**Problem description:** The number of lines holding "codeblocks" in the listing below is all you should give.

**Data shown:**

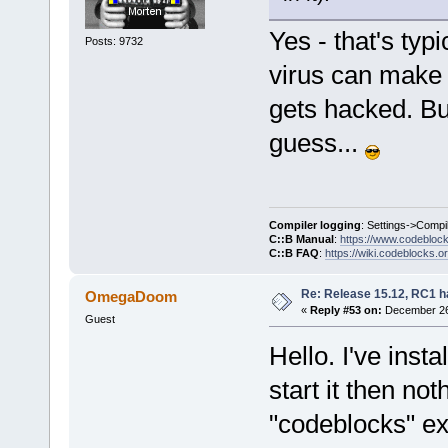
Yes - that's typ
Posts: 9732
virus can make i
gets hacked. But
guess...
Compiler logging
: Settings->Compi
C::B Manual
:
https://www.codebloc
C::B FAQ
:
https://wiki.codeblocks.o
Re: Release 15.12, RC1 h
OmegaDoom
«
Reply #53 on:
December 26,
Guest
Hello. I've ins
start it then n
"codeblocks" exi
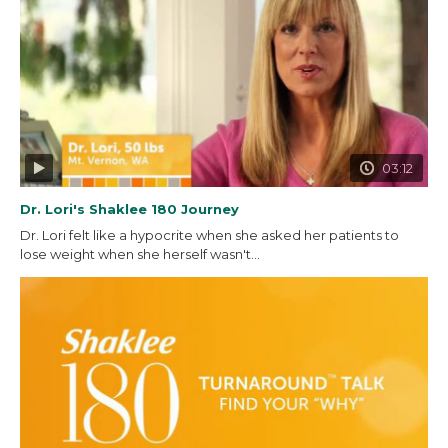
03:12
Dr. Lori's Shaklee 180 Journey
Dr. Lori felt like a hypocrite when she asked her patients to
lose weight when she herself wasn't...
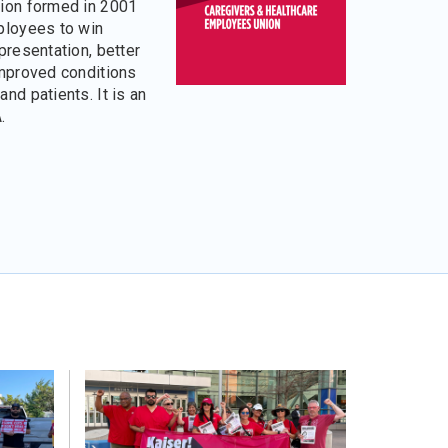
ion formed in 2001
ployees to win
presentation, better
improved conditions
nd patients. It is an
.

**Solution:** 2